= James Thomas Humberstone =

English chemical engineer

James Thomas Humberstone (8 July 1850 – 12 June 1939) was an English chemical engineer. In 1872, he founded the Peru Nitrate Company to extract saltpetre in the Tarapacá Province of Peru (now part of the Tarapacá Region of Chile). He introduced the Shanks System and other innovations to the industry.

The mining town of Humberstone now forms part of the Humberstone and Santa Laura Saltpeter Works, now abandoned, they were declared a UNESCO World Heritage Site in 2005.

== Life ==

Humberstone was born in Dover, England. His maternal grandfather, Edward S. G. Hopkins (1778–1859), had been director of the band of the Scots Guards. His father Decimus worked as a post office mail guard.

His family moved to London when he was young. Humberstone worked for the London and North Western Railway when he was 17. Later, he joined the Royal School of Mines in London.

When he was 25, he was hired by The Tarapaca Nitrate Company and moved to South America.

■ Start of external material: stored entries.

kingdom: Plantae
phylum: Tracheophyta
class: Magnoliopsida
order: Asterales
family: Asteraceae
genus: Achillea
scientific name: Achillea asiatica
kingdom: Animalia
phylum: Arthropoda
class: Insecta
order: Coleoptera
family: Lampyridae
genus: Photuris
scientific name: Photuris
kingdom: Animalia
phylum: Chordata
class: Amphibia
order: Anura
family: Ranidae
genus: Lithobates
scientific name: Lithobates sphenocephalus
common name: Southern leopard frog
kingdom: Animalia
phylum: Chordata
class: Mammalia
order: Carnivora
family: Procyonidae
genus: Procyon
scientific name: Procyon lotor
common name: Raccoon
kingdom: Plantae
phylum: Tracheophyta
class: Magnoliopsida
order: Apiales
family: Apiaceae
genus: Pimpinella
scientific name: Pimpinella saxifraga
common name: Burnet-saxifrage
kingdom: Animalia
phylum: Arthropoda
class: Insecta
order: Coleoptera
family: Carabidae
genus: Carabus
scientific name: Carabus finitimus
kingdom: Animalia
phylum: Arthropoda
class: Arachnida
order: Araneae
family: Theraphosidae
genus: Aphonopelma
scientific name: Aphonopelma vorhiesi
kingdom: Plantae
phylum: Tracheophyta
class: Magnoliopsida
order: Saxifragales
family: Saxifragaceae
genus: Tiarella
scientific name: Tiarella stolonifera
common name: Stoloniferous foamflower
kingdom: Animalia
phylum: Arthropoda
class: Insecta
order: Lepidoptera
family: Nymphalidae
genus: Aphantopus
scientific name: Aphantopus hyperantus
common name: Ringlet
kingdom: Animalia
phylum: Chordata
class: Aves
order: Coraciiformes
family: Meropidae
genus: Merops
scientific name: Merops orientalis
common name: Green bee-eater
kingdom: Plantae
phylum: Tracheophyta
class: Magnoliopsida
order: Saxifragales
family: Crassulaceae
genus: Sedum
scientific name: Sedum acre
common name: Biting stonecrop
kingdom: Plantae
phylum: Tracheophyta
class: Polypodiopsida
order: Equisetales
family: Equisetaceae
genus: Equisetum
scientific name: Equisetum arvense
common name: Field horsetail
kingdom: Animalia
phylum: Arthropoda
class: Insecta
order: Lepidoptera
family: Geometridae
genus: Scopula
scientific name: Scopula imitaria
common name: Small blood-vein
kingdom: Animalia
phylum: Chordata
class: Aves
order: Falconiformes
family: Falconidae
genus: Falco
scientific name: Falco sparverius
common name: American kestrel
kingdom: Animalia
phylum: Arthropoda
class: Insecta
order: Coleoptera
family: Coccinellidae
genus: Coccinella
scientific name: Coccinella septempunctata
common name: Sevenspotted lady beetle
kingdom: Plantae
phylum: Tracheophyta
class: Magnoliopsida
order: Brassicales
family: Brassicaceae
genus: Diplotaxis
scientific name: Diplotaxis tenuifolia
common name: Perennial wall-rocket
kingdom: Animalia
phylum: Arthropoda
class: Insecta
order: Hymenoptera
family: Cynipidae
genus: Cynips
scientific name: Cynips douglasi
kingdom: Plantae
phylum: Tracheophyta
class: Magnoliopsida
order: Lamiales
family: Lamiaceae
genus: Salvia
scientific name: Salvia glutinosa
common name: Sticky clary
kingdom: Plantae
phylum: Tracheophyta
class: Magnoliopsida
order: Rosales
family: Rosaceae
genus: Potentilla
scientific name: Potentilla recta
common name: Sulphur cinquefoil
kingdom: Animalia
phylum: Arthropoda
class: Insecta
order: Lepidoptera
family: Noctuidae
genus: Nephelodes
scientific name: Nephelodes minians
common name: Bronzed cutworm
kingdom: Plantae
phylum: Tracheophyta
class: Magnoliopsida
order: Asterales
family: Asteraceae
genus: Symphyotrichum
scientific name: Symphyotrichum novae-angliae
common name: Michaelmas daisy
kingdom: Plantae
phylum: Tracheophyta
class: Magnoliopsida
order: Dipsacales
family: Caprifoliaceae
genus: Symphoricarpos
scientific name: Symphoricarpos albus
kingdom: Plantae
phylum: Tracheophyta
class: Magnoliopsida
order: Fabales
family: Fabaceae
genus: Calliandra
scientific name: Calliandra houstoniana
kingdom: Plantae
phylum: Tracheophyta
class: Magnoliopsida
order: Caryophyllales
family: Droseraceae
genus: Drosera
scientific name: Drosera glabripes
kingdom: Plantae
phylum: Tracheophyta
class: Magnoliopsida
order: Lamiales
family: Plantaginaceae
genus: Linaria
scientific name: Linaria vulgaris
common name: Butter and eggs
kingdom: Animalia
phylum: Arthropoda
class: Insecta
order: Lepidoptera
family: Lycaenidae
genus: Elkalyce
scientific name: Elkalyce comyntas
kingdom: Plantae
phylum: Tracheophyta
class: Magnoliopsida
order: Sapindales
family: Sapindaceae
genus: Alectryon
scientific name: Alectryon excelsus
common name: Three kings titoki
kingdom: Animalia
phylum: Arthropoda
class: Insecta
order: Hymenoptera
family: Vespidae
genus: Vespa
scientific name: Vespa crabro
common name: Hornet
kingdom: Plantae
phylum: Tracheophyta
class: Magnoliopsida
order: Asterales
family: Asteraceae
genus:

Humberstone arrived at the Peruvian port of Pisagua on 6 January 1875, where he commenced working as a chemist and engineer.

In 1878 he implemented the Shanks system to make sodium carbonate. He also made other changes such as the transfer of waste water to avoid losing the materials in the rock.

In 1879, as part of the War of the Pacific, the Chilean army landed in Pisagua, and consequently, many office workers went to the Pampa for safety. Humberstone, his wife, his mother and his two daughters went with them. When they got to Tarapaca, the governor said they should go to Arica because the Chilean military was approaching. They crossed the desert because they did not want to be near the coast. It took them twenty days to get to Arica. When the war ended, and Tarapaca became part of Chile, Humberstone returned to his mining business.

In 1936, he became a member of the Order of the British Empire in Edward VIII's Birthday Honours. Humberstone died in Iquique on 12 June 1939 and is buried in the British Cemetery, Tiliviche, Chile.